According to the field type analysis method and device, the field type analysis is carried out according to the information entropy, and therefore the accuracy of determining the target field type is improved.

Alternatively, the value of C is set to 10,

and

the comparison of (a) and (b) can be regarded as the comparison of the information entropy of the target field and the non-empty distribution of the field value of the field to be analyzed, generally, when two numbers (a and b) are compared, if a is more than 10 times of b, then a can be regarded as being far more than b, so that the significance of the information entropy of the field to be analyzed on the field value is not only considered, the condition that the search is worthless when the field value is empty is avoided, and meanwhile, the interference influence of the empty field value on the judgment result is avoided.

In an embodiment, the step of setting a matching manner according to the target field type corresponding to each field to be analyzed corresponding to the text data to be analyzed to obtain a target matching manner corresponding to each field to be analyzed corresponding to the text data to be analyzed includes:

s51: respectively judging whether the target field type corresponding to each field to be analyzed corresponding to the text data to be analyzed is a code value type;

s52: and when the target field type is the code value type, determining the target matching mode corresponding to the field to be analyzed corresponding to the target field type as an accurate matching search mode of the ES component, otherwise, determining the target matching mode corresponding to the field to be analyzed corresponding to the target field type as a keyword segmentation matching degree matching mode.

According to the method and the device, the matching mode is set according to the target field type, so that different matching modes are set for different target field types, and the matching accuracy is improved.

For S52, when the target field type is the code value type, it means that a value range of a field value of a field to be analyzed corresponding to the target field type is limited, and at this time, precise matching may be adopted to improve matching accuracy, so that the target matching manner corresponding to the field to be analyzed corresponding to the target field type of the code value type is determined as a precise matching search manner of the ES component. When the target field type is the non-code value type, the value range distribution of the field value of the field to be analyzed corresponding to the target field type is wide, and at the moment, if accurate matching is adopted, a large number of values are matched, so that the searching efficiency and accuracy are reduced, therefore, the target matching mode corresponding to the field to be analyzed corresponding to the non-code value type target field type is determined to be a keyword segmentation matching degree matching mode, and the searching efficiency and accuracy are improved through the keyword segmentation matching degree matching mode.

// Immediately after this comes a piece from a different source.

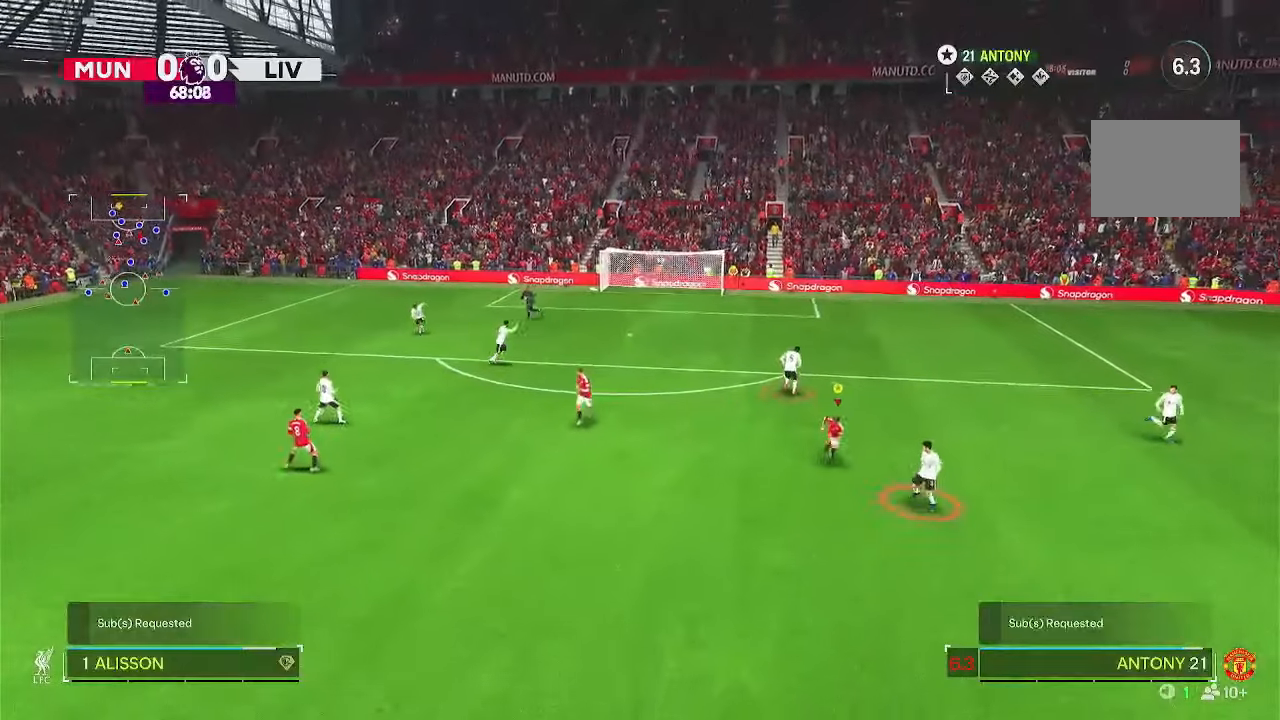
{"buttons": ["L1"], "left_stick": "down-right", "right_stick": "center", "events": [[183, "R2", "up"], [350, "left_stick", "down-right"], [433, "L1", "down"]]}
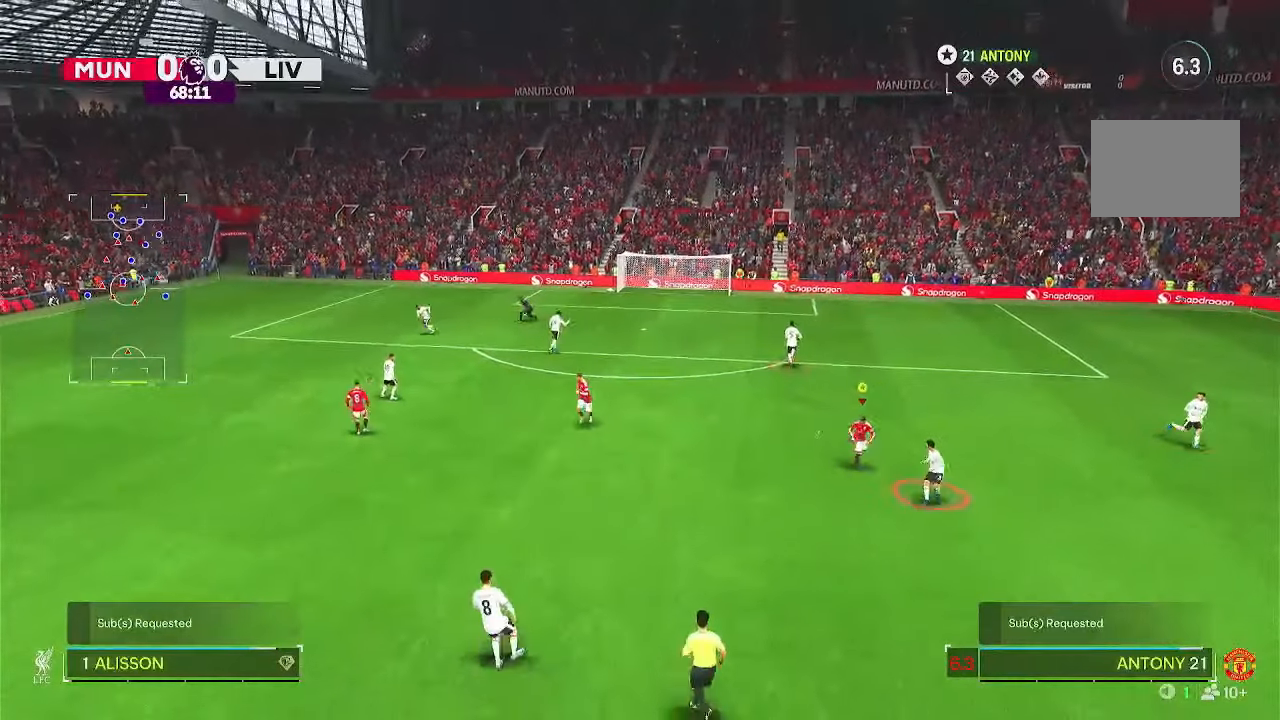
{"buttons": ["L1"], "left_stick": "down-right", "right_stick": "center", "events": [[383, "left_stick", "down"], [483, "left_stick", "down-right"]]}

It can be understood that, when the target field type is the code value type, determining the target matching mode corresponding to the field to be analyzed corresponding to the target field type as the precise matching search mode of the ES can avoid errors in a specific search scene. The value range of the code value type is very limited, and the phrase matching search mode or the exact matching search mode using the ES in the prior art exists, but a specific scene is not suitable for using the phrase matching search mode. For example, when the searched field has "regular employee" and "informal employee", the search keyword is "regular employee", and the "regular employee" and the "informal employee" can be matched simultaneously by using the phrase matching search method of ES, and the matching result is not in accordance with the search requirement, which is not limited in this example.

In an embodiment, the step of determining the target matching mode corresponding to the field to be analyzed corresponding to the target field type as a keyword segmentation matching degree matching mode includes:

wherein,

is the number of words after the search keyword is segmented,

In the embodiment, the keyword segmentation matching degree matching mode is set to be 100%, so that the retrieval efficiency and accuracy are improved.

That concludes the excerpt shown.